SEQanswers

Go Back   SEQanswers > Applications Forums > RNA Sequencing



Similar Threads
Thread Thread Starter Forum Replies Last Post
ORF prediction in assembled NGS metagenomic/metatranscriptomic data someperson Bioinformatics 5 07-03-2013 08:22 AM
Species abundance and rarefaction in metagenomics data OliverDeusch Metagenomics 1 12-13-2012 08:17 AM
Metatranscriptomic data(paired-end,Illumina)mapping? jojohan Illumina/Solexa 2 09-04-2012 05:59 PM
Mapping sRNAs using Bowtie - Raw abundance vs norm abundance atulkakrana RNA Sequencing 0 06-02-2012 11:40 AM

Reply
 
Thread Tools
Old 05-06-2014, 08:24 PM   #1
lbragg
Member
 
Location: Brisbane

Join Date: Sep 2009
Posts: 14
Default Accounting for species abundance changes in metatranscriptomic data

In metatranscriptomic data, transcript abundance in a sample is influenced by species abundance as well as expression changes.

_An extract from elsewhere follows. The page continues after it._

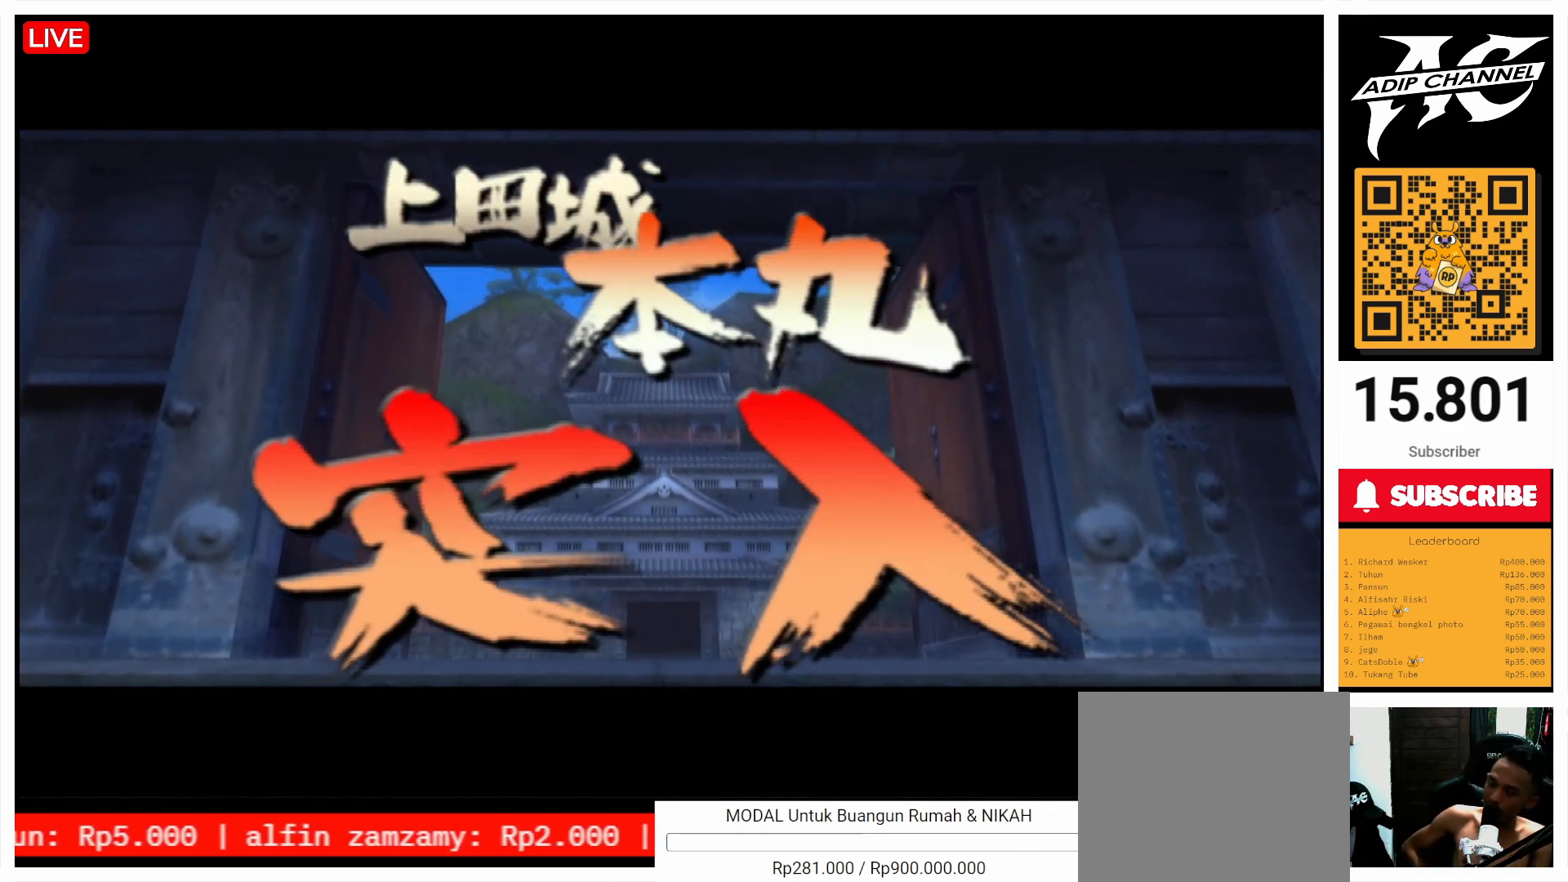
{"buttons": [], "left_stick": "up", "right_stick": "center", "events": []}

For anyone working with this data, how do you deal with the fact that species abundance fluctuation can lead to spurious DE calls? I am using DESeq2, and was wondering whether abundance of a 'housekeeping' gene can be (or has been) used to adjust for species abundance differences between samples.

Cheers,

Lauren
lbragg is offline   Reply With Quote
Old 05-11-2014, 05:12 PM   #2
Michael Love
Senior Member
 
Location: Boston

Join Date: Jul 2013
Posts: 333
Default

You could consider performing analysis at the different scales you are interested in.

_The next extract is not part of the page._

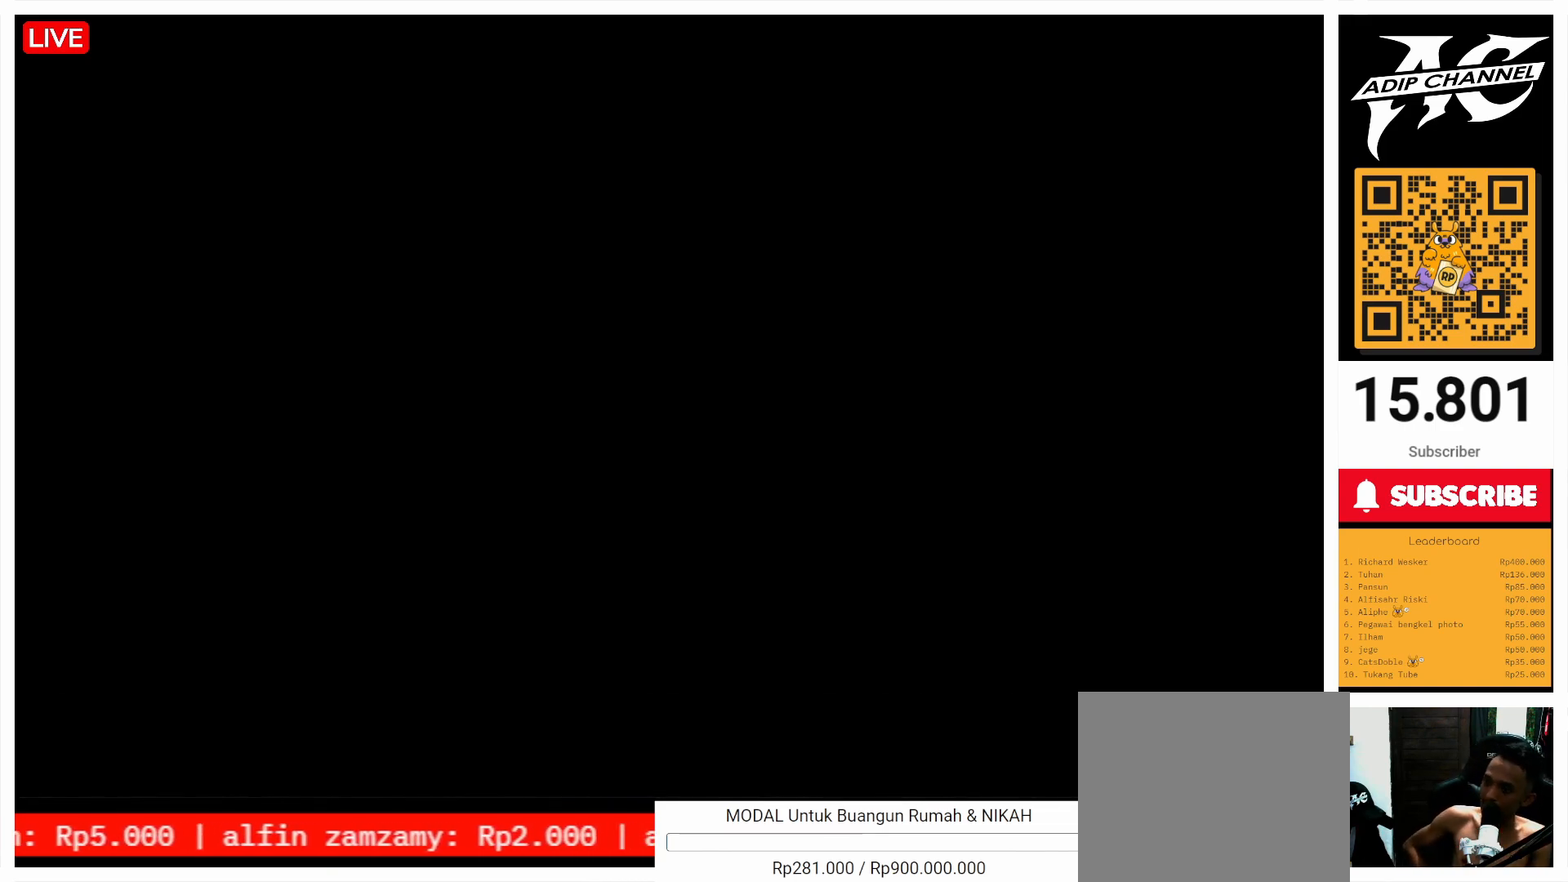
{"buttons": [], "left_stick": "up", "right_stick": "center", "events": []}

Let's say we have a reference sample which has counts of 8 for all rows. (In DESeq, such a reference sample is constructed by taking the geometric mean of all samples).

Then we have sample X which has counts:

species A gene 1: 8
species A gene 2: 8
...
species A gene 100: 8
species B gene 1: 4
species B gene 2: 4
...
species B gene 19: 4
species B gene 20: 2

If you use the median ratio method for estimating size factors over all 120 rows, the size factor for sample X would be 1. The genes 1-19 for species B will get log2 fold change of -1 and the gene 20 for species B will get log2 fold change of -2.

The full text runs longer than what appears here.